◆ **WORK INSTRUCTION**: Keep only those lines of the records that include the string "smooth".

◆ **Source texts of formatted documents**:
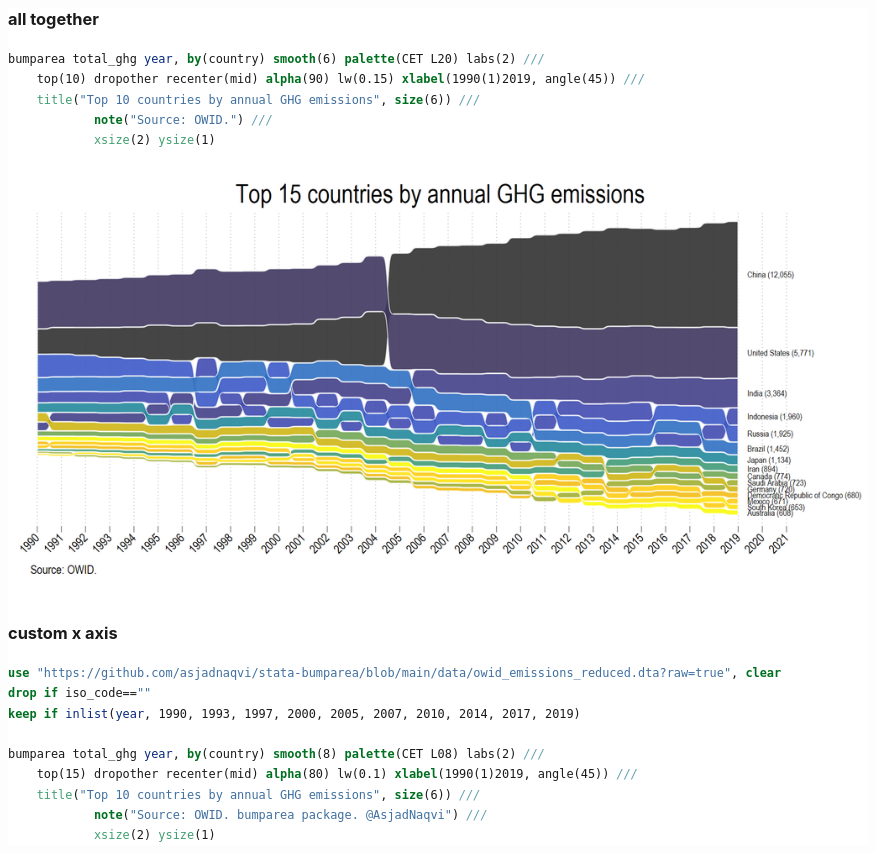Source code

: ### all together

```stata
bumparea total_ghg year, by(country) smooth(6) palette(CET L20) labs(2) ///
	top(10) dropother recenter(mid) alpha(90) lw(0.15) xlabel(1990(1)2019, angle(45)) ///
	title("Top 10 countries by annual GHG emissions", size(6)) ///
			note("Source: OWID.") ///
			xsize(2) ysize(1) 
```

<img src="/figures/bumparea16.png" width="100%">


### custom x axis

```stata
use "https://github.com/asjadnaqvi/stata-bumparea/blob/main/data/owid_emissions_reduced.dta?raw=true", clear
drop if iso_code==""
keep if inlist(year, 1990, 1993, 1997, 2000, 2005, 2007, 2010, 2014, 2017, 2019)

bumparea total_ghg year, by(country) smooth(8) palette(CET L08) labs(2) ///
	top(15) dropother recenter(mid) alpha(80) lw(0.1) xlabel(1990(1)2019, angle(45)) ///
	title("Top 10 countries by annual GHG emissions", size(6)) ///
			note("Source: OWID. bumparea package. @AsjadNaqvi") ///
			xsize(2) ysize(1)
```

◆ **EXPECTED ANSWER**:
bumparea total_ghg year, by(country) smooth(6) palette(CET L20) labs(2) ///
bumparea total_ghg year, by(country) smooth(8) palette(CET L08) labs(2) ///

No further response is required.